A Study of Escalating Doses of Romidepsin in Association With CHOP in the Treatment of Peripheral T-Cell Lymphomas

Status:
Completed

Trial end date:
2014-03-01

Target enrollment:
0

Participant gender:
All

Summary

This study is an open label, multicenter study with two phases: - A dose escalation phase of Romidepsin administered IV at day 1 and 8 or at day 1 without day 8 in combination with cyclophosphamide, doxorubicin, vincristine and prednisone (CHOP)administered every 3 weeks for 8 cycles in patients with T-cell lymphoma. - An expansion phase in order to assess the safety and the efficacy of the association of the recommended dose of Romidepsin associated with CHOP in a population of patients with T-cell lymphoma.

Phase:

Phase 1/Phase 2

Accepts Healthy Volunteers?

Details

Lead Sponsor:

The Lymphoma Academic Research Organisation

Treatments:

Romidepsin

Criteria

1. Inclusion Criteria:

1. Patients with histologically confirmed Peripheral T-cell Lymphoma (PTCL), not
previously treated ; all subtypes may be included except HTLV-1-related T-cell
lymphoma, cutaneous T-cell lymphoma (mycosis fungoid and Sézary syndrome), and
ALK+ PTCL,

2. Ann Arbor stages II - IV

3. Aged from 18 to 80 years,

4. ECOG performance status 0, 1 or 2,

5. Signed informed consent,

6. Negative pregnancy test for females of childbearing potential (FCBP),

7. FCBP using an effective method of birth control (i.e. hormonal contraceptive,
intrauterine device, diaphragm with spermicide, condom with spermicide or
abstinence) for the treatment period and for 1 month thereafter; Males using an
effective method of birth control for the treatment period and 3 months
thereafter,

8. Life expectancy of ≥ 90 days (3 months)

2. Exclusion Criteria:

1. Other types of lymphomas, e.g.

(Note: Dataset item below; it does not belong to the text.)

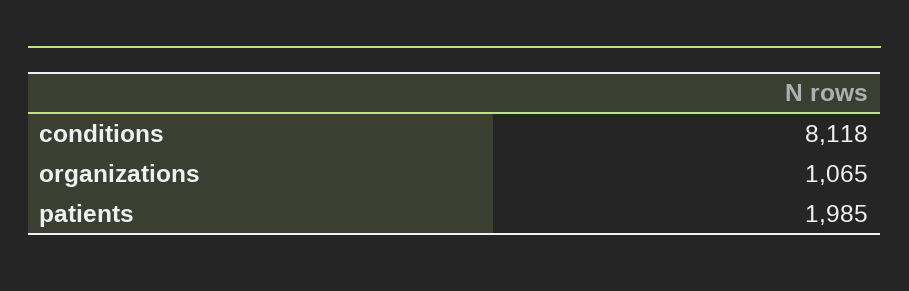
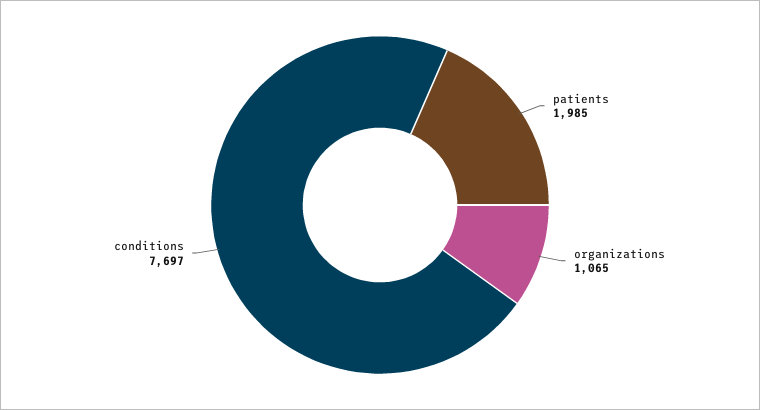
conditions: 8118 -> 7697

B-cell lymphoma

2. Ann Arbor stage I

3. Previous treatment for PTCL with immunotherapy or chemotherapy except for
short-term corticosteroids before inclusion

4. Previous radiotherapy for PTCL except if localized to one lymph node area

5. Central nervous system - meningeal involvement

6. Contraindication to any drug contained in the chemotherapy regimen

7. HIV infection, active hepatitis B or C

8. Any serious active disease or co-morbid medical condition (according to
investigator's decision)

9. Any of the following laboratory abnormalities

- Absolute neutrophil count (ANC) < 1,500 cells/mm3 (1.5 x 109/L),

- Platelet count < 100,000/mm3 (100 x 109/L), or 75,000 if bone marrow is
involved,

- Serum SGOT/AST or SGPT/ALT ≥ 5.0 x upper limit of normal (ULN),

- Serum total bilirubin > 2.0 mg/dL (34 µmol/L), except in case of hemolytic
anemia,

- Low K+ (inferior to low normal level) and low Mg+ (inferior to low normal
level)levels, except if corrected before beginning the chemotherapy,

10. Use of oral contraceptive and contraceptive patches,

11. Calculated creatinine clearance (Cockcroft-Gault formula) of < 50 mL /min,

12. Prior history of malignancies other than lymphoma (except for basal cell or
squamous cell carcinoma of the skin or carcinoma in situ of the cervix or breast)
unless the subject has been free of the disease for ≥ 3 years,

13. Any serious medical condition, laboratory abnormality, or psychiatric illness
that would prevent the subject from signing the informed consent form,

14. Left Ventricular Ejection Fraction < 45% (calculated by echocardiographic or
scintigraphic methods),

15. Patients with congenital long QT syndrome, history of significant cardiovascular
disease and/or taking drugs leading to significant QT prolongation,

16. Corrected QT interval > 480 msec (using the fridericia formula)

17. Use of any standard or experimental anti-cancer drug therapy within 28 days of
the initiation (Day 1) of study drug ,

18. Pregnant or lactating females or women of childbearing potential not will-ing to
use an adequate method of birth control for the duration of the study.